Simple vs Compound Interest: What's the Difference?
Interest is the cost of borrowing money or the reward for saving it. Understanding the difference between simple and compound interest is fundamental to making smart financial decisions about loans, savings, and investments.
Quick Comparison
| Feature | Simple Interest | Compound Interest |
|---|---|---|
| Formula | A = P(1 + rt) | A = P(1 + r/n)^(nt) |
| Interest Calculated On | Original principal only | Principal + accumulated interest |
| Growth Pattern | Linear (same amount each period) | Exponential (accelerates over time) |
| $10,000 at 5% for 10 Years | $15,000 ($5,000 interest) | $16,289 ($6,289 interest, annual) |
| $10,000 at 5% for 30 Years | $25,000 ($15,000 interest) | $43,219 ($33,219 interest, annual) |
| Common Uses | Car loans, some personal loans | Savings accounts, credit cards, mortgages |
| Best For | Borrowers (less total interest) | Savers (more total earnings) |
How Simple Interest Works
Simple interest is calculated only on the original amount you deposit or borrow, known as the principal. The formula is straightforward: Interest = Principal x Rate x Time. If you deposit $10,000 at 5% simple interest for one year, you earn $500. In year two, you earn another $500 calculated on the same $10,000 principal, regardless of the interest you already earned. After 10 years, you will have earned exactly $5,000 in interest for a total of $15,000.

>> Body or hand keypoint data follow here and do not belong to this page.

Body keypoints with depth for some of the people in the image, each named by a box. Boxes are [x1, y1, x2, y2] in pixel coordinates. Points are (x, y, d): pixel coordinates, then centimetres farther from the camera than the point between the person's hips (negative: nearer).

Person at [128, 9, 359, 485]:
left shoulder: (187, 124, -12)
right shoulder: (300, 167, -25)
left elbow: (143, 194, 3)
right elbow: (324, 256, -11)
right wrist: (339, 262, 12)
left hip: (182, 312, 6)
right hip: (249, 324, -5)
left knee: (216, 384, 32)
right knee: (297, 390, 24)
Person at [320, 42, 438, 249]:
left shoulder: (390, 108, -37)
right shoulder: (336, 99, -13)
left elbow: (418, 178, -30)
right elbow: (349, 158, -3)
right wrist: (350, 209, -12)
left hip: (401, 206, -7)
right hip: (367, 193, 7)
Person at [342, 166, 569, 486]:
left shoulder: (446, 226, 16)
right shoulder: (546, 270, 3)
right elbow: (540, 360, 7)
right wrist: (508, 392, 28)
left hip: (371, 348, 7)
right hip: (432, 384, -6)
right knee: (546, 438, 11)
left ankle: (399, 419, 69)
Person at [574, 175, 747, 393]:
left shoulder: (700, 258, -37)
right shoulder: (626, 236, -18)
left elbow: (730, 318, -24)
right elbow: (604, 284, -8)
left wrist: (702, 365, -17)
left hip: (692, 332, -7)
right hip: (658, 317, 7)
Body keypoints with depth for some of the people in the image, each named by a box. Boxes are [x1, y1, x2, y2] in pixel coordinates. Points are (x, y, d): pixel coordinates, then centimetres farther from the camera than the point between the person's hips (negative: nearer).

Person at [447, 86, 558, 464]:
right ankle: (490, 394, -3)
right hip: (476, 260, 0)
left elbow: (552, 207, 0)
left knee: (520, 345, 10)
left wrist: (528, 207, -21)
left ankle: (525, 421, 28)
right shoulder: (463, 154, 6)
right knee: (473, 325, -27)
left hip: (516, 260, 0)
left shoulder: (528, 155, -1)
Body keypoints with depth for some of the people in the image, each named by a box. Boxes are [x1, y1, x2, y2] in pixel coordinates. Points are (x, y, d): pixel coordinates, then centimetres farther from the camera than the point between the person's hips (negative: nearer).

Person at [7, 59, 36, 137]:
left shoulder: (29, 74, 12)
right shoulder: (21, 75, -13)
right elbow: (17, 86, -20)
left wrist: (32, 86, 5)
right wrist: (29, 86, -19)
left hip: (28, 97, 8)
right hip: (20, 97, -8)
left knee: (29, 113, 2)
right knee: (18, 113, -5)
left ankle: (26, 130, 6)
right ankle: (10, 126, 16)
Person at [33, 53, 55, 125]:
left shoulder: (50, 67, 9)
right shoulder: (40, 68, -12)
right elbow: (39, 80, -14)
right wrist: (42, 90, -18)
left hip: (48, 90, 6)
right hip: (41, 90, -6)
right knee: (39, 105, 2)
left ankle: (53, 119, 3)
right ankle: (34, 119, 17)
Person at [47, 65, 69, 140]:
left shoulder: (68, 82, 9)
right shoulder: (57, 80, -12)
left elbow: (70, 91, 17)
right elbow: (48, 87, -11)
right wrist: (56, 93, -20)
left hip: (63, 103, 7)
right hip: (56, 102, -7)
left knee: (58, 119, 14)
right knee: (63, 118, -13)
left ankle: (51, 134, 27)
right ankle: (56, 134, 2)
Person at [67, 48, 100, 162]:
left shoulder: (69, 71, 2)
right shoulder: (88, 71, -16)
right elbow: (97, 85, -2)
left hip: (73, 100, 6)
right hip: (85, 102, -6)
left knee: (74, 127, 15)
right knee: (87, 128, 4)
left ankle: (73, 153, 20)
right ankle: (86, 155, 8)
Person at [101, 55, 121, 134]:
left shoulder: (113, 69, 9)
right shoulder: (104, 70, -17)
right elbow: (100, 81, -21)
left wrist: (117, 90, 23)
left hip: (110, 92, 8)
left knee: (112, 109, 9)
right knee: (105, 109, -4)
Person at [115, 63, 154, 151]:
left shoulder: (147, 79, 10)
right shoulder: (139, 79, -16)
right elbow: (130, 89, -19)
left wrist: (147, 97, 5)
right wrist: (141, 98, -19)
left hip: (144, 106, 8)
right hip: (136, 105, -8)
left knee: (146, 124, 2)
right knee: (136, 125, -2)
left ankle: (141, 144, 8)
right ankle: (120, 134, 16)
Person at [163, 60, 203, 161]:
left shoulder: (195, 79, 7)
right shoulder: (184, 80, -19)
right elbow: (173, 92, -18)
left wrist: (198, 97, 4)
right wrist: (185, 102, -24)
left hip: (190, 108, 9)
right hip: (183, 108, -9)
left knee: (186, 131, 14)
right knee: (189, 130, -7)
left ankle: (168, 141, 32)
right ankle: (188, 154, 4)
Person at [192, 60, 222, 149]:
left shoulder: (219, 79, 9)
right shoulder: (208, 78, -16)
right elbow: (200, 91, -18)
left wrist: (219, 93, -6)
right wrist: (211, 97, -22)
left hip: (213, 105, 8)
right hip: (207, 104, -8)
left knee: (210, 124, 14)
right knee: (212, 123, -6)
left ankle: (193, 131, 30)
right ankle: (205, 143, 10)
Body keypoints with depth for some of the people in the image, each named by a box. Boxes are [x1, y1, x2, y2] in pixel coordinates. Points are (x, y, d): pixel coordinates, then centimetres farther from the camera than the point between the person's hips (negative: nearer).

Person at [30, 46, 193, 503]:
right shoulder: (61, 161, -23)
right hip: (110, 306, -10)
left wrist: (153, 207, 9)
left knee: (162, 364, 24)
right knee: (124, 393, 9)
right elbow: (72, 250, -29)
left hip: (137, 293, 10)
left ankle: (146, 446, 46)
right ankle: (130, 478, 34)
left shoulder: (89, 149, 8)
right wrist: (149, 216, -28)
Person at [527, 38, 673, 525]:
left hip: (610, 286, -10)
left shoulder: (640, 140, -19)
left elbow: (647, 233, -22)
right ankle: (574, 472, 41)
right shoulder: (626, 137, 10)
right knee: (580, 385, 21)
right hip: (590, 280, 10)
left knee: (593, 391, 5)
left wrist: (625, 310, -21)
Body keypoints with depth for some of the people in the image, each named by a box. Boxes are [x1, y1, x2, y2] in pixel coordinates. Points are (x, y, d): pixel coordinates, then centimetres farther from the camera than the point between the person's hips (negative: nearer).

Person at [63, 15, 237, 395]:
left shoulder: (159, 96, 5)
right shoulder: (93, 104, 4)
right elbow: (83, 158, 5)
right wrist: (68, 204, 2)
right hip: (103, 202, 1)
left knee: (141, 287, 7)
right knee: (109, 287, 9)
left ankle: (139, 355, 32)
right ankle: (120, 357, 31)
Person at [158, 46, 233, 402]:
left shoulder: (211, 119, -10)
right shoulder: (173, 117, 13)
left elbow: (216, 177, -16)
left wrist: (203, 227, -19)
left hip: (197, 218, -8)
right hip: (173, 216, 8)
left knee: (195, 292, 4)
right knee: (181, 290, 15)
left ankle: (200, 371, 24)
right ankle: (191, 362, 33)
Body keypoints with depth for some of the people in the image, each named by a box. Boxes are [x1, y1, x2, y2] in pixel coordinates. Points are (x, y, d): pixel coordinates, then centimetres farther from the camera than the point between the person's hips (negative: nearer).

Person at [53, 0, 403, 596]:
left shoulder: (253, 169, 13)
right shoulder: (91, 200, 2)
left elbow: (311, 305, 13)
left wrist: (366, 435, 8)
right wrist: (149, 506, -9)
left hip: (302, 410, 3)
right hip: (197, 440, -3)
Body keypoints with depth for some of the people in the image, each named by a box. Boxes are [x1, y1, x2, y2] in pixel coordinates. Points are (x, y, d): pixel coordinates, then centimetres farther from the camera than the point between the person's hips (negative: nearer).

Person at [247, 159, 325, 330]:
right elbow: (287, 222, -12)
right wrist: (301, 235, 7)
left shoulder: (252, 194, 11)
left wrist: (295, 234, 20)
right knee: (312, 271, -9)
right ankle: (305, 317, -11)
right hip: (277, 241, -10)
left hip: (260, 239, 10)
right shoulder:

Simple interest is most commonly found in auto loans, some personal loans, and short-term lending. Treasury bills and some bonds also use simple interest calculations. Borrowers benefit from simple interest because the total interest paid is predictable and lower than compound interest over the same period. If you borrow $20,000 for a car at 5% simple interest for 5 years, the total interest is $5,000 regardless of your payment schedule.
How Compound Interest Works
Compound interest is calculated on the principal plus all previously accumulated interest. This creates a snowball effect: each period, your interest earns its own interest. Albert Einstein reportedly called compound interest the eighth wonder of the world, and the math shows why.
Consider $10,000 invested at 5% compounded annually. In year one, you earn $500 (5% of $10,000). In year two, you earn $525 (5% of $10,500). In year three, $551.25 (5% of $11,025). The interest earned each year grows because the base amount grows. After 30 years, your $10,000 becomes $43,219, earning $33,219 in interest. With simple interest, you would have earned only $15,000.
The frequency of compounding matters significantly. Daily compounding earns slightly more than monthly, which earns more than annual. A high-yield savings account advertising 5.00% APY (Annual Percentage Yield) with daily compounding means you earn a tiny fraction of interest every day, and each subsequent day's calculation includes that previous interest. Over a year, daily compounding at a 5% nominal rate produces an effective rate of about 5.13%.
Practical Examples
Savings Account
You deposit $5,000 in a high-yield savings account at 4.5% APY. With compound interest (daily), after 5 years you will have approximately $6,261, earning $1,261 in interest. With simple interest at the same rate, you would have only $6,125, earning $1,125. The compounding advantage grows with larger balances and longer time horizons.
Credit Card Debt
Compound interest works against you on credit card debt. A $5,000 balance at 22% APR compounded daily, with minimum payments only ($100/month), takes over 9 years to pay off and costs roughly $5,840 in interest. The high rate combined with daily compounding causes interest to accumulate rapidly, which is why paying off credit cards quickly is critical.
Retirement Savings
Contributing $500/month to a retirement account earning 7% compounded monthly for 30 years results in approximately $566,760. Your total contributions are only $180,000, meaning compound interest generated $386,760 — more than double what you put in. Starting 10 years earlier with the same contributions produces roughly $1,219,970, demonstrating that time is the most powerful variable in compound interest.